> _Records shown_:
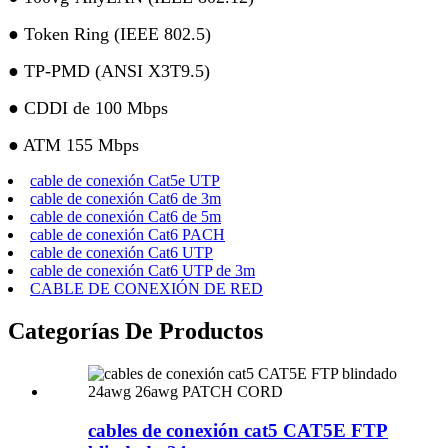
● Token Ring (IEEE 802.5)
● TP-PMD (ANSI X3T9.5)
● CDDI de 100 Mbps
● ATM 155 Mbps
cable de conexión Cat5e UTP
cable de conexión Cat6 de 3m
cable de conexión Cat6 de 5m
cable de conexión Cat6 PACH
cable de conexión Cat6 UTP
cable de conexión Cat6 UTP de 3m
CABLE DE CONEXIÓN DE RED
Categorías De Productos
cables de conexión cat5 CAT5E FTP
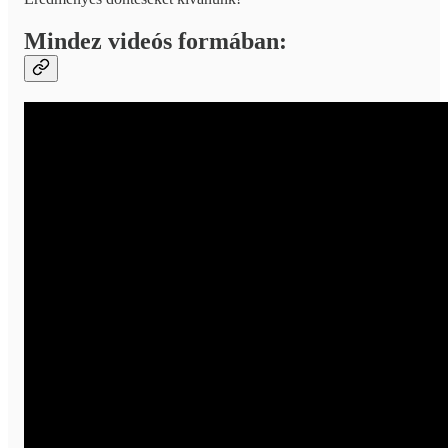
Mindez videós formában:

> _Prompt_:
Return only the lines from the one containing "TP-PMD (ANSI X3T9.5)" through the last line of the entries above, exactly as written and without pictures.

> _Answer to this problem_:
● TP-PMD (ANSI X3T9.5)
● CDDI de 100 Mbps
● ATM 155 Mbps
cable de conexión Cat5e UTP
cable de conexión Cat6 de 3m
cable de conexión Cat6 de 5m
cable de conexión Cat6 PACH
cable de conexión Cat6 UTP
cable de conexión Cat6 UTP de 3m
CABLE DE CONEXIÓN DE RED
Categorías De Productos
cables de conexión cat5 CAT5E FTP
Mindez videós formában:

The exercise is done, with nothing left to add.